I've been thinking about these people – all of the people who have died in these three months – and how we can honor them in our lives right now, that maybe that is a part of the work of grieving that we do. That we determine in what way we want to honor their lives amongst those groups of people, were people who adored their families, who loved their churches, who had hearts for people who were on the margins or people who were without. In what way are we being invited into a room that's a legacy room. A room that we keep full of honor for those that we love that have gone on before us. And what way might they be cheering us on. Encouraging us, "Reach out to this one, they're lonely. Reach out to this one, they're tired. Give a call to that one, they don't have food and they're not admitting it to anyone." It could be that in the midst of all the memories that they leave with us, part of the way that we love them going forward is to honor their memory in a way that was important to them and that touches our heart.
There are many rooms in God's house. Many rooms for people. Many rooms for the stage we're in. Many rooms for the different phases of our life. Many rooms for the way that we express the gifts God has given us. Many rooms for us to work on our sense of nearness to God. Many rooms to honor the ones that we love.

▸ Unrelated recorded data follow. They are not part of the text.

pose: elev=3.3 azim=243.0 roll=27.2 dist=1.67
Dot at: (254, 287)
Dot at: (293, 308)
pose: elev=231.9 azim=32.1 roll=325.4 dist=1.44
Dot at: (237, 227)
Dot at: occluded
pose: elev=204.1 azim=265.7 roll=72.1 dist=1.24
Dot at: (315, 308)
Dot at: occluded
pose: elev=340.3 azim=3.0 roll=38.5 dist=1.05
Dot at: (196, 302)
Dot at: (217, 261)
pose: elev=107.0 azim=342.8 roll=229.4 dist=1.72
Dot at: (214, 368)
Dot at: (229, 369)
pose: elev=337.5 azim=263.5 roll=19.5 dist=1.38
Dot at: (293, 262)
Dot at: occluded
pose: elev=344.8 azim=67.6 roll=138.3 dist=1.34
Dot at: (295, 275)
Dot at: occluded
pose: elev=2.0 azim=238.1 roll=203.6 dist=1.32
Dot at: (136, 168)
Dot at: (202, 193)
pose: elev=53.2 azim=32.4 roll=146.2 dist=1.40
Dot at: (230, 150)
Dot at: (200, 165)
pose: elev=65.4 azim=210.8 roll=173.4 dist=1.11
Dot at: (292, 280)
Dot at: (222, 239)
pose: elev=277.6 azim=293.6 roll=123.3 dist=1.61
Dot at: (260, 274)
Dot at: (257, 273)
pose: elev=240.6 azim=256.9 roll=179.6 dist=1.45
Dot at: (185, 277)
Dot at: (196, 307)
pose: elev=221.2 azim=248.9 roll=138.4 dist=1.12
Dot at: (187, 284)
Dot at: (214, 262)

I've been talking with you these last six weeks and often we have talked about the people who have died during this time and how painful that is. And we've also talked about the blessings that we have experienced in this time. I think that's part of what's been so strange is the equal mix, the constant churn of sorrow and surprise and delight and beauty and pain. It's been like a slice of life times 100, intensified so much more than we have ever experienced.
And I think about these people who have gone before us, and I do not know them all, but my sense of the ones I do know is this: they would send their love to us, they would understand our missing them, they know that deep love means deep grief. They would not ever tell us, "Don't cry." What a waste to tell someone, "Don't cry." Let's bless our tears instead. And I think these loved ones would bless our tears. And if they could I think they would stand here with us and say, "Do not let your hearts be troubled. I am home. Now you go and live. And live like this space on earth that you're in is God's home too."